I opened my mouth, and she popped a berry in. When I bit into it, sweet, tangy juice exploded on my tongue. I knew the warnings about eating the food or drinking the wine in Fae realms, but I was one of the fae.
As I crouched by the riverbank, we shared the rest of the handful of berries. When we’d finished eating, purple juice stained my palm. I stood, wanting to ask her what I’d find if I kept walking. Would I find a town? A city full of beautiful, snack-eating fae?
But I didn’t know her language, so I pointed down the river and raised my brows.
The merrow sniffed the air again, her smile slowly fading. Did she sense the presence of the Seelie king? Dark shadows slid through her eyes, and her lip curled to expose brutally sharp canines.
I staggered away.
She threw back her head, and her feathered cap fell into the water. She opened her mouth and let out a loud, wailing song with one word I recognized: Isavell, followed by the word Morgant.
My pulse quickened.
This didn’t seem quite as friendly anymore, and I ran back into the foliage. From the other direction, footfalls and cracking branches echoed through the night. My heart slammed. I was being hunted.
Before I could fully comprehend the danger, a sharp pain pierced my shoulders, and another plunged into my lower back. Immediately, the air was sucked out of my lungs as agony shot through my muscles and bones. I heard Torin call my name as I fell to the damp earth. He scooped me up in his powerful arms, held me tightly against his bare chest, and ran.
My muscles spasmed as a toxin spread through me, and I struggled to keep my arms around his neck. The darts tore at my skin.
“That was a mistake,” Torin said, stiffening, and dropped me to the ground.
Pain shot through my back, and I rolled over on the mossy earth. With blurring vision, I scanned the forest floor for Torin. Darts jutted from his bare back like St. Sebastian, and he was struggling to push himself up on his arms.
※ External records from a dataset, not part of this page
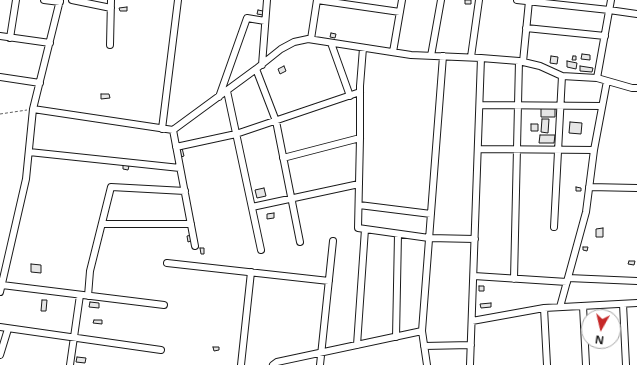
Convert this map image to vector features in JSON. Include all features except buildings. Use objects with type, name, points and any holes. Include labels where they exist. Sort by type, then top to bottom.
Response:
[{"type":"street","points":[[10,38],[16,0]]},
{"type":"street","points":[[0,292],[26,179],[33,109],[60,1],[44,0]]},
{"type":"street","points":[[72,0],[111,8]]},
{"type":"street","points":[[110,45],[111,0]]},
{"type":"street","points":[[162,128],[178,0]]},
{"type":"street","points":[[262,65],[267,0]]},
{"type":"street","points":[[311,39],[317,0],[357,3],[400,12]]},
{"type":"street","points":[[393,52],[402,0]]},
{"type":"street","points":[[431,56],[441,0]]},
{"type":"street","points":[[471,57],[479,0]]},
{"type":"street","points":[[517,0],[637,14]]},
{"type":"street","points":[[597,78],[611,0]]},
{"type":"street","points":[[514,279],[518,105],[521,61],[529,1]]},
{"type":"street","points":[[219,97],[247,18],[265,21]]},
{"type":"street","points":[[526,28],[605,36]]},
{"type":"street","points":[[0,36],[50,43]]},
{"type":"street","points":[[33,109],[173,130],[256,70],[281,49],[294,42],[308,39],[411,55],[471,57],[521,61],[540,66],[562,76],[597,78],[632,88],[637,88]]},
{"type":"street","points":[[331,42],[350,96]]},
{"type":"street","points":[[363,48],[360,92],[358,228],[429,238],[475,239]]},
{"type":"street","points":[[427,365],[422,331],[443,56]]},
{"type":"street","points":[[470,365],[481,58]]},
{"type":"street","points":[[256,70],[276,121],[300,242]]},
{"type":"street","points":[[554,227],[562,76]]},
{"type":"street","points":[[0,77],[40,83]]},
{"type":"street","points":[[560,307],[586,212],[594,150],[607,81]]},
{"type":"street","points":[[227,91],[261,250]]},
{"type":"street","points":[[176,147],[236,134],[360,92]]},
{"type":"street","points":[[480,105],[602,106]]},
{"type":"street","points":[[173,130],[195,246]]},
{"type":"street","points":[[283,158],[360,138]]},
{"type":"street","points":[[478,149],[594,150]]},
{"type":"street","points":[[29,152],[180,168]]},
{"type":"street","points":[[252,207],[359,184]]},
{"type":"street","points":[[88,296],[90,271],[111,187],[184,191]]},
{"type":"street","points":[[589,187],[637,188]]},
{"type":"street","points":[[359,205],[431,214]]},
{"type":"street","points":[[102,224],[191,224]]},
{"type":"street","points":[[357,345],[364,229]]},
{"type":"street","points":[[396,337],[398,234]]},
{"type":"street","points":[[320,365],[333,242]]},
{"type":"street","points":[[168,263],[329,281]]},
{"type":"street","points":[[241,365],[251,272]]},
{"type":"street","points":[[474,276],[514,279],[637,281]]},
{"type":"street","points":[[2,285],[164,305]]},
{"type":"street","points":[[70,365],[80,295]]},
{"type":"street","points":[[472,321],[544,308],[637,303]]},
{"type":"street","points":[[623,304],[626,365]]},
{"type":"street","points":[[583,306],[586,365]]},
{"type":"street","points":[[544,308],[547,365]]},
{"type":"street","points":[[0,328],[161,350]]},
{"type":"street","points":[[0,355],[8,329]]},
{"type":"street","points":[[273,365],[278,362],[422,331]]},
{"type":"street","points":[[424,346],[471,345]]},
{"type":"path","points":[[0,114],[33,109]]}]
On his hands and knees, he crawled toward me and snatched the darts from my flesh. I moved to help him, but a boot slammed into him, pinning him to the earth, and someone yanked me up from behind.
4
AVA
Irolled over, staring at the man whose boot was pressed into Torin’s back, a towering fae with broad shoulders wrapped in bronze armor. He wore a crown of gilded scorpions that rested against his horns, and long white hair draped down his back.
I swallowed hard.
“Wait.” My mouth had gone dry, and I could no longer think clearly. “Let him go. He doesn’t belong here.” Could he understand me at all?
Black wings spread out behind him. They were gauzy and thin, like butterfly wings. He might have been beautiful if not for his expression. He looked ready to beat Torin to death.
He glanced at me, narrowing his amber eyes. Slowly, he lifted the boot off Torin’s back.
Torin flipped over, snapping the darts, and grabbed our attacker’s leg with both hands, twisting the Unseelie’s ankle in one direction and his knee in the other .
The white-haired Unseelie fell to the ground, the sound echoing through the forest.
But the stranger was only down a moment, and neither Torin nor I could stand. More Unseelie closed in on us. Dressed in furs and armor, leather, and moss, they shouted in their strange language.
An Unseelie with antlers grabbed me by the arms and jerked me to my feet. “Morgant,” he said, addressing the fae with the scorpion crown.
Panic started to crawl up my mind as I thought of what would happen to Torin here in hostile territory.
My body vibrated with pain from the toxins, and I wanted to curl into a ball somewhere and vomit. But I couldn’t because Morgant was pulling me onto a horse. Tossing me facedown over the animal’s back, he sprang up behind me and started down the forest path.
Lifting my head, I glanced back, horror hitting me like a fist. Tied to a rope, Torin was being dragged behind the horse.
I no longer cared about anything except finding a way to get him out of here. Unable to look at him, I turned away.
The forest thinned, and a distant castle came into view, rising from the rocks and mist. It loomed high above us, the base of it twisting like gnarled tree roots that blended into a gothic fortress.
The poison slid through my veins, blurring my vision. I screamed until my throat went hoarse and a fist slammed into the back of my skull.
I lay on a crooked floor, muscles burning and my head pounding. Moonlight cast cold light over my room, a strange sort of cell. Half of the walls seemed to be made of bluish bark that shot upward toward the sky, hundreds of feet in the air. The other half were made of stone, an iron door inset into the wall.